My blog has been going for about 6 months now, and I’m still enjoying the process. Keeping a more or less public diary is an interesting challenge. There’s things I’ve been meaning to blog about for months (such as my thoughts on my ipod), and then there’s the things that I feel are too personal to write about in a forum that is, thanks to Google, more or less permanently archived. Then there’s the issue of making time at all to post – with no Net access from work, I can only post at home, and I’m frequently too tired to take the 30-60 minutes it takes me to compose my thoughts, gather references (if necessary) and put together a spell-checked, more or less thoughtful post. And then, there’s the things I know I want to write about, but somehow when I actually sit down to blog, I fin myself posting about a completely different topic.
Today, for example, I’d been meaning to either finish off my review of William Gibson’s “Pattern Recognition” or rant a bit about Nordstrom’s unique egotism when it comes to hiring. But instead, this post is about something else.
I’ve noticed some interesting results from my webstats page. The little review I posted on The Davinci Code – one of the first posts to my blog, in fact – has generated the vast majority of traffic to the site. For example, in the month of February 2003, it generated more than 80% of my overall traffic, which comprises between 40-50 unique visits to the site per day. Not bad for an unadvertised personal blog that scarcely a handful of friends link to.
I’m somewhat amused by this, because IMO the review is not particularly thorough or insightful. But for whatever reason, it’s gotten into the search engines and people are reading it. I’ve considered going back and expanding on it, knowing that it’s getting so much traffic, but have decided to leave it be for now.

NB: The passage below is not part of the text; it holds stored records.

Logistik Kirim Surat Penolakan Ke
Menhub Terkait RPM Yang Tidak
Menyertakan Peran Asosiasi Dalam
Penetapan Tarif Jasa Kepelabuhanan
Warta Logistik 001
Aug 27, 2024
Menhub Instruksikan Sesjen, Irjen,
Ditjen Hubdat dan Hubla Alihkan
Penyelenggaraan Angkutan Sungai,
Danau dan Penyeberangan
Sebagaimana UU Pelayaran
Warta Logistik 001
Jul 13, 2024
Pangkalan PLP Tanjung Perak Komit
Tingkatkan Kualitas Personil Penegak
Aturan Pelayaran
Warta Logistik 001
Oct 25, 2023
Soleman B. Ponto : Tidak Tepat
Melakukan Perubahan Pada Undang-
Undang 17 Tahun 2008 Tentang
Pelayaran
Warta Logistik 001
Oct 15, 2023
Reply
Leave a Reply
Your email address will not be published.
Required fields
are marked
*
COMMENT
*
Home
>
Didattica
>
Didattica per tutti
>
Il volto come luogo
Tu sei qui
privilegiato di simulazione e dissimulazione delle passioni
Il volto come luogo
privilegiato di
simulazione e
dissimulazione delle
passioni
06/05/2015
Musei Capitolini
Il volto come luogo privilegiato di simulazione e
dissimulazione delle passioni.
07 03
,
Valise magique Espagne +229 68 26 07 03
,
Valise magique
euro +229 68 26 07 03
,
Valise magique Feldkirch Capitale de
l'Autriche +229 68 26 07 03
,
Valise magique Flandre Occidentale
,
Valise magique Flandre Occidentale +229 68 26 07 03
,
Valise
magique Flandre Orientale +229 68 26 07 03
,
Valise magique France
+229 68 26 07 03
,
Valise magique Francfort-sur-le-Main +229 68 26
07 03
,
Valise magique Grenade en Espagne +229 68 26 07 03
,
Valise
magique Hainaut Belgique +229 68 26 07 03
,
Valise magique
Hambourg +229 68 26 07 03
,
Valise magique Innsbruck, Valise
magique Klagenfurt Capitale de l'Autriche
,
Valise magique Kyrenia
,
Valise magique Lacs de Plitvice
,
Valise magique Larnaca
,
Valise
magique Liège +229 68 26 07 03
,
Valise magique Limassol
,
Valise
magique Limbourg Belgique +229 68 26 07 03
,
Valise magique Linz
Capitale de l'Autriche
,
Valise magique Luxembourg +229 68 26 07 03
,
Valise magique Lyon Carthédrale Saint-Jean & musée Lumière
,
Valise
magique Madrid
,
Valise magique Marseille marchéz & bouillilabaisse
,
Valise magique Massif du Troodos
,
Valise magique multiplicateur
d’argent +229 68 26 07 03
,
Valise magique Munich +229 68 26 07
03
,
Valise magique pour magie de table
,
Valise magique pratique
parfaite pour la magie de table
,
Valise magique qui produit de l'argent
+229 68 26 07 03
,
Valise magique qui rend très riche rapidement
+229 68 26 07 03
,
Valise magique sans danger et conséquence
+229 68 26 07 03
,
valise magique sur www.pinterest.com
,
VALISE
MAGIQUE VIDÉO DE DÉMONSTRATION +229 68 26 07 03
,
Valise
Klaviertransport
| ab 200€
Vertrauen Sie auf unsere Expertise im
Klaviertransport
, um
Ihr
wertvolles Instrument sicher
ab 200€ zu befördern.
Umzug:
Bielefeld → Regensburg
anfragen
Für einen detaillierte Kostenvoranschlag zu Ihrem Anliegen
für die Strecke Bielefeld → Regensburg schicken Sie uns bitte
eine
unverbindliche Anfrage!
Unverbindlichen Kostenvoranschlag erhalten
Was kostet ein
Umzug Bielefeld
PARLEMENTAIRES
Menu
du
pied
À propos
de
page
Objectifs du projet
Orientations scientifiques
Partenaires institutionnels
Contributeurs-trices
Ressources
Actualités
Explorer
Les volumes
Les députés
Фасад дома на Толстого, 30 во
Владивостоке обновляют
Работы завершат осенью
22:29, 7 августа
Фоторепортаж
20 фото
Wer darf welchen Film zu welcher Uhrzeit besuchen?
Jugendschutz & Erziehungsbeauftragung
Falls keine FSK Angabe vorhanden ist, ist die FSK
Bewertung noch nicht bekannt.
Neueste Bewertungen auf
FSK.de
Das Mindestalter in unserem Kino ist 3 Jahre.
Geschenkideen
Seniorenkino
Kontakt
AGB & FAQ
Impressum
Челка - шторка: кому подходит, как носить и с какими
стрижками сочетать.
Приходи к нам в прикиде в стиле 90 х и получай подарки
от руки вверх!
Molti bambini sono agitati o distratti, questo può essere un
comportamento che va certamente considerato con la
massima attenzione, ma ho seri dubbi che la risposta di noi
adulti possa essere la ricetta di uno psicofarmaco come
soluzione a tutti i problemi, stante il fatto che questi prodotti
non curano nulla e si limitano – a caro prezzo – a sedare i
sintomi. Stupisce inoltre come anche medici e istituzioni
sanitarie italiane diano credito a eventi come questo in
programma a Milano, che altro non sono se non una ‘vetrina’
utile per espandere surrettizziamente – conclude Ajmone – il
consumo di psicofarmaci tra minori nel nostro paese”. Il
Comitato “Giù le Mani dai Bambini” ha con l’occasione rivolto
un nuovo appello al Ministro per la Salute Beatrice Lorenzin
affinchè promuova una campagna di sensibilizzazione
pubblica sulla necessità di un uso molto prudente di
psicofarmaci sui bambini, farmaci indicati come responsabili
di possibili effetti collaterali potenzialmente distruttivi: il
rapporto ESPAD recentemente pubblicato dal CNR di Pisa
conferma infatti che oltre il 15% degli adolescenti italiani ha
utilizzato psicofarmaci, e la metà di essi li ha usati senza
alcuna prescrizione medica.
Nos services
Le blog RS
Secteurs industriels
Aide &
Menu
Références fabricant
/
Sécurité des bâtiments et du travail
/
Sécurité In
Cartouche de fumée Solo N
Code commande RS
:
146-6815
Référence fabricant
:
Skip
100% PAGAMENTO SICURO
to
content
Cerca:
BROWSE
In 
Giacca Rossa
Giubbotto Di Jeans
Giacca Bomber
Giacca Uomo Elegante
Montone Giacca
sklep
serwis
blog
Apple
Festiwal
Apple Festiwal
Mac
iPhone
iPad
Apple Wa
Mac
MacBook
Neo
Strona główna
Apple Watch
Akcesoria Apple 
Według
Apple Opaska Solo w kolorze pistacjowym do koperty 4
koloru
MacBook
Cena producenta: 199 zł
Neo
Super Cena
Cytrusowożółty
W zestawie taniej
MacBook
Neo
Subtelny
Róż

Some other phrases that pop up regularly in the Search Strings report: “schroedinger’s cat”, “lagniappes”, and “donald rumsfeld vietnam”. Most depressing search string: “jews are bad” – although the silver lining is that if someone is really looking for proof that jews are bad, my site isn’t going to help them. And most offbeat: “are there trees that don’t change colors” – now how did that string get someone to my blog?
I’d post a link to the webstats page itself but I ‘d need to change the robots.txt file first, to make sure the search engines don’t go nuts on all the links within the stats pages. And I have to get ready for work now – my blogging time for the day is done.